Top of WORKING DATA

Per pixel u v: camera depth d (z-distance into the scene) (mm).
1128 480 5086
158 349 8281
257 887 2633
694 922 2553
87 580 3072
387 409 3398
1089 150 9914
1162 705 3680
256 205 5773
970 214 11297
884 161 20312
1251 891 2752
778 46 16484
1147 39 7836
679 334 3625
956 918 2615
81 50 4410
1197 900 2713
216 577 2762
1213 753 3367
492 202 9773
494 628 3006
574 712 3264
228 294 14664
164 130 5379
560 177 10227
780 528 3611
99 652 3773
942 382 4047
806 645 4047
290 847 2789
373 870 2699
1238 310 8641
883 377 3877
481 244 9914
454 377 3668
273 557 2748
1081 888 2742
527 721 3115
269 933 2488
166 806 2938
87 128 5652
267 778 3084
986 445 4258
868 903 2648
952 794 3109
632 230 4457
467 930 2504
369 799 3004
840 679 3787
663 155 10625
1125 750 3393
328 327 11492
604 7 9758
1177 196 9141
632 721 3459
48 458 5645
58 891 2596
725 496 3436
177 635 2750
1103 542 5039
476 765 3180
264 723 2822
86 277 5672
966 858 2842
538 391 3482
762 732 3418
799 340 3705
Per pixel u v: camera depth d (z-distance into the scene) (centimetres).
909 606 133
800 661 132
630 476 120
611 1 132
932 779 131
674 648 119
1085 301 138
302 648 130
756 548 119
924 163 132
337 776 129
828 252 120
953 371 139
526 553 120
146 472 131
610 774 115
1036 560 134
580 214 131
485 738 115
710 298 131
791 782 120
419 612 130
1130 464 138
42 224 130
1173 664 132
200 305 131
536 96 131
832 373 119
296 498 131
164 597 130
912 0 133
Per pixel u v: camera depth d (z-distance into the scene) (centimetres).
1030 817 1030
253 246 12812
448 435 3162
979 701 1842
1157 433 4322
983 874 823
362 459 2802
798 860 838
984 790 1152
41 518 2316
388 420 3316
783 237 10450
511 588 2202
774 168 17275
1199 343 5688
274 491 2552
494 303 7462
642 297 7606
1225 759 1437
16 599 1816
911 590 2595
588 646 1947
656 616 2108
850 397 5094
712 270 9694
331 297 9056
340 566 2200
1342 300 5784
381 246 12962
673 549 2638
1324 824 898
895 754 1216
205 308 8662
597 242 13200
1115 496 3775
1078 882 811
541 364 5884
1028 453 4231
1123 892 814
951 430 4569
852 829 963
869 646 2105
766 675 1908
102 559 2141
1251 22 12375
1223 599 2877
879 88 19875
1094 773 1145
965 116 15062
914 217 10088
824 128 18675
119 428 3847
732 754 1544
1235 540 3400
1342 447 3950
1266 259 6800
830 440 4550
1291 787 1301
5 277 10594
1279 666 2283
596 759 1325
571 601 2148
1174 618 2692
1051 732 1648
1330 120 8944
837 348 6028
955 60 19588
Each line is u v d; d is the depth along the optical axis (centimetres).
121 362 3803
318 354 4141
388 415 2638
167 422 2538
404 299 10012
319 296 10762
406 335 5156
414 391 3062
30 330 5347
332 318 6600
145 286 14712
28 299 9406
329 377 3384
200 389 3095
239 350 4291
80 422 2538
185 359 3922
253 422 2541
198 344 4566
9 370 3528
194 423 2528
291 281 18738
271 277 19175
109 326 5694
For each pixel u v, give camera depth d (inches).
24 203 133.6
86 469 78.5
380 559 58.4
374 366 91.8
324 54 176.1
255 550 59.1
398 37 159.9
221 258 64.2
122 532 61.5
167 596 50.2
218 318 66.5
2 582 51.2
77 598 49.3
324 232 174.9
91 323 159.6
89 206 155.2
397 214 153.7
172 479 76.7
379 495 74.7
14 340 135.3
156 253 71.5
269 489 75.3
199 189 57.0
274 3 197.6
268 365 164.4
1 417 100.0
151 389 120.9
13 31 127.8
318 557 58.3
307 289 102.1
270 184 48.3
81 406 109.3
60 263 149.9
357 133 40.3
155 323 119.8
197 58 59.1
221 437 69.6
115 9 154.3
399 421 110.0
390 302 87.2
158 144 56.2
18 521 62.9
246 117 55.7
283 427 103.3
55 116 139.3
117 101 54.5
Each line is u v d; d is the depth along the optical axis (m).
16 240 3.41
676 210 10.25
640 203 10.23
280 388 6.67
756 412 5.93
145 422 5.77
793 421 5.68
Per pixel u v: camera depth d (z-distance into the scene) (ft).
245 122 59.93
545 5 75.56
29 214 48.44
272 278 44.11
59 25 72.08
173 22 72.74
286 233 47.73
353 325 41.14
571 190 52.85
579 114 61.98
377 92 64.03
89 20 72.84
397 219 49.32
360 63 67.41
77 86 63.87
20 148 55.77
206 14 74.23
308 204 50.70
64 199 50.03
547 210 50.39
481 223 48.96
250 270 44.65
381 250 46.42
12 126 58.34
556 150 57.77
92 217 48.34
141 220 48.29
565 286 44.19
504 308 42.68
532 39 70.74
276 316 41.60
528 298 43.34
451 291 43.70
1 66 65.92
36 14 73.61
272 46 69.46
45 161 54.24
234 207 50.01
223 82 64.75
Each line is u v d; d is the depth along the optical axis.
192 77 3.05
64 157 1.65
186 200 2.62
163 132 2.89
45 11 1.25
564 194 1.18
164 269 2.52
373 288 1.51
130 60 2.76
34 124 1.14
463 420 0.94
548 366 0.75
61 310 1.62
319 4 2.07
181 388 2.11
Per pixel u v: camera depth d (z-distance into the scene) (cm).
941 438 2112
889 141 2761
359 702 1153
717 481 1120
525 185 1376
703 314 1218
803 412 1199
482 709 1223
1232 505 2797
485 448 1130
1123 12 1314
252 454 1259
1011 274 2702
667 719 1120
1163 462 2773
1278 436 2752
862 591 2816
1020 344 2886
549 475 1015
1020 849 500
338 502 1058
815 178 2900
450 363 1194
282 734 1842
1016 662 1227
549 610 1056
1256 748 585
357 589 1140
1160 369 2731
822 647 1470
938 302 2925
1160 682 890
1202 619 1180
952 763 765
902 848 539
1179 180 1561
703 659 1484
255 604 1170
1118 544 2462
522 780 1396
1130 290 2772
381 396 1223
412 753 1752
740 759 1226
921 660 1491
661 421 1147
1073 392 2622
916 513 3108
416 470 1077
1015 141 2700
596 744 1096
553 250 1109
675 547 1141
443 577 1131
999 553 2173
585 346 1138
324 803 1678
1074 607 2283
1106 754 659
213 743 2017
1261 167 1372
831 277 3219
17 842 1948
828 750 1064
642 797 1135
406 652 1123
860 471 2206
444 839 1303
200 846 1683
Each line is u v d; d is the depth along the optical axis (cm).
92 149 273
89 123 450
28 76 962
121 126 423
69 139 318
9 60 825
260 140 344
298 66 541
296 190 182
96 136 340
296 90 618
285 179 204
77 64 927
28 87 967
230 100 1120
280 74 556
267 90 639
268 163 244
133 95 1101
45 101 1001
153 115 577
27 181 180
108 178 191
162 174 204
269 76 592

Bottom of WORKING DATA

▶ **WHAT YOU WILL DO**
Taking the records from the top, repeat each line exactly until you have repeated the line that contains "710 298 131".

▶ **RESPONSE BOX**
Per pixel u v: camera depth d (z-distance into the scene) (mm).
1128 480 5086
158 349 8281
257 887 2633
694 922 2553
87 580 3072
387 409 3398
1089 150 9914
1162 705 3680
256 205 5773
970 214 11297
884 161 20312
1251 891 2752
778 46 16484
1147 39 7836
679 334 3625
956 918 2615
81 50 4410
1197 900 2713
216 577 2762
1213 753 3367
492 202 9773
494 628 3006
574 712 3264
228 294 14664
164 130 5379
560 177 10227
780 528 3611
99 652 3773
942 382 4047
806 645 4047
290 847 2789
373 870 2699
1238 310 8641
883 377 3877
481 244 9914
454 377 3668
273 557 2748
1081 888 2742
527 721 3115
269 933 2488
166 806 2938
87 128 5652
267 778 3084
986 445 4258
868 903 2648
952 794 3109
632 230 4457
467 930 2504
369 799 3004
840 679 3787
663 155 10625
1125 750 3393
328 327 11492
604 7 9758
1177 196 9141
632 721 3459
48 458 5645
58 891 2596
725 496 3436
177 635 2750
1103 542 5039
476 765 3180
264 723 2822
86 277 5672
966 858 2842
538 391 3482
762 732 3418
799 340 3705
Per pixel u v: camera depth d (z-distance into the scene) (centimetres).
909 606 133
800 661 132
630 476 120
611 1 132
932 779 131
674 648 119
1085 301 138
302 648 130
756 548 119
924 163 132
337 776 129
828 252 120
953 371 139
526 553 120
146 472 131
610 774 115
1036 560 134
580 214 131
485 738 115
710 298 131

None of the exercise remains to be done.